Mitte der 90er Jahre begann ein großer Hype um Streetart in Barcelona. Viele Menschen gingen auf die Straße und tobten sich kreativ aus. Nicht im Wildstyle-Hip-Hop-Stil, sondern mehr in organische Bilder und Character. Das änderte sich 2005, als die Regierung ein neues Gesetz verabschiedete, dass sowohl das Malen, als auch das Skaten, in der Öffentlichkeit verbot. Dadurch endete der Boom vorerst. Auch für El Xupet war das ein Rückschritt. Aufgehalten hat ihn das allerdings nicht.

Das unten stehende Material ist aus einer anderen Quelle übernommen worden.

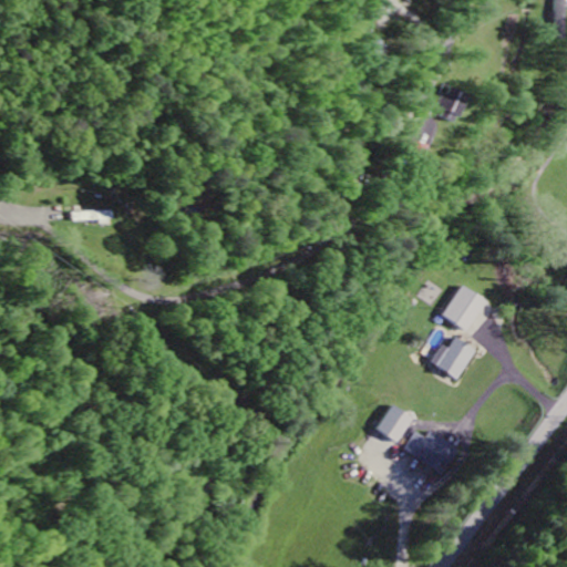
[(566,0),(556,0),(556,39),(566,39),(566,0)]
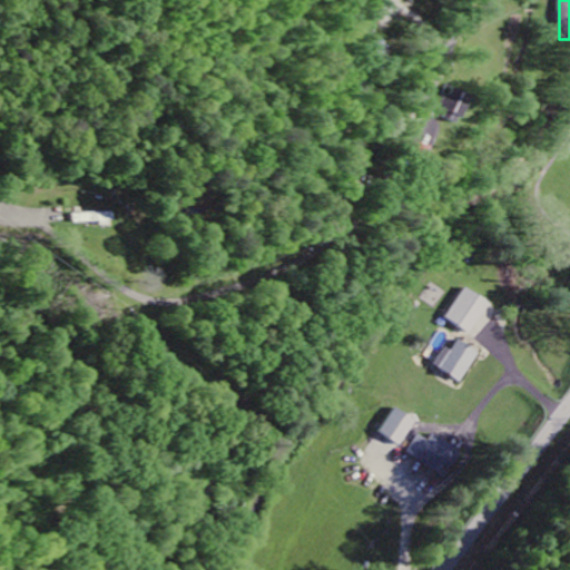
[(459,125),(470,95),(451,88),(441,118),(459,125)]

Evolution statt Revolution

Mit dem Regierungswechsel 2012 entschärfte sich die Lage wieder. Streetart sollte in Barcelona neu etabliert werden und so wurden, neben Skateparks, auch neue Plätze zum Sprühen geschaffen. Die Firma Wallspot kooperierte mit der Regierung und schaffte so über 10 Kilometer Wandfläche, die nur für Graffiti zu Verfügung steht. Dadurch können nun auch Anfänger in Ruhe üben, ohne ständig nach der Polizei Ausschau halten zu müssen. So konnte über die Jahre eine reiche Streetart-Kultur in der Spanischen Hauptstadt erblühen.
 
Graffiti ist für El Xupet kein Ausdruck von Revolution. Mehr von Evolution. Für ihn ist es die nächste Entwicklung der Kunst. Und zwar von Menschen, für Menschen. Ohne, dass ein Unternehmen oder eine Galerie dahinter steht. Hip-Hop ist für ihn nicht in einzelne Elemente, wie Breakdance oder Graffiti, eingeteilt. Er sieht es eher als Mindset. Um die Message seiner Bilder zu beschreiben, reichen schon ein paar Wörter aus: Love, Peace, Respect, Unity, Equality und Freedom. Denn, statt seinen Namen groß an Wände zu sprühen, sprüht El Xupet lieber eines dieser Wörter. Es geht ihm nicht darum, seinen Namen berühmt zu machen. Er möchte einfach kreativ sein und etwas in den Menschen verändern.
 
El Xupet Negre

Back to Tape / Porsche / Markus Schwer

 
Trotz der sehr bescheidenen Einstellung, ist er mittlerweile Weltberühmt. Er gilt als eine Schlüsselfigur der Street-Art-Bewegung. Heute hat er Kooperationen mit Firmen wie Montana und seine Werke stehen in Szenegalerien auf der ganzen Welt. Ob in Paris, Berlin, Amsterdam, Buenos Aires oder Miami. Überall findet man seine Werke oder solche, die von ihm inspiriert wurden. 2013 kürte ihn das Complex-Magazin, als einen der 50 einflussreichsten Streetart-Künstler aller Zeiten.
Während seiner langen Karriere, wurden in Spanien sowohl Gesetze zum Stoppen, als auch Jahre später zum stärken von Streetart verabschiedet. Am Malen gehindert hat ihn das nie. Er hat einfach weiter gemacht. Bis heute.